Although John Buncle, by name at least, has a certain notoriety; although it was made the subject, by a great critic, of a criticism quite as debatable as, and only less debated than, Lamb’s on Thomas Heywood; although it has been several times reprinted and has, at any rate, pleased some good wits mightily, it appears to be still very little known. And, as to its more than eccentric author scarcely any facts seem to be accessible except that he knew, or said he knew, Swift, that he was an Irishman and that, in his later years, at any rate, he lived in London. It is customary to call Amory mad; but, after repeated reading of his chief book and a fair study of his other work, the present writer has not been able to discover signs of anything more than the extremest eccentricity.

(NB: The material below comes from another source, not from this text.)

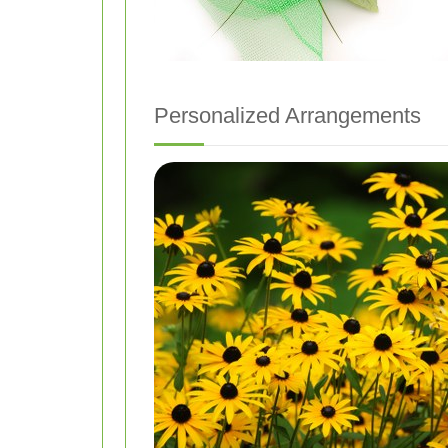
Personalized Arrangements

He was, indeed, compact of “crazes,” in the milder and more usual meaning of that word; and he indulged them without stint and without mercy. A passionate unitarian, or, as he preferred to call it, a “Christian-Deist”; an eager student of several humane subjects, especially Roman antiquities, and of some sciences, especially those connected with medicine; by no means a bad critic of literature, who almost literally anticipates Macaulay, in his estimate of Rymer; devoted to “the ladies,” always in a strictly, though rather oddly, virtuous way; almost equally devoted to good food and good drink; a most imaginative describer of, and wanderer in, picturesque scenery—he composes his books by means of a succession of “screeds,” devoted helter-skelter to all these subjects, and to a great many more.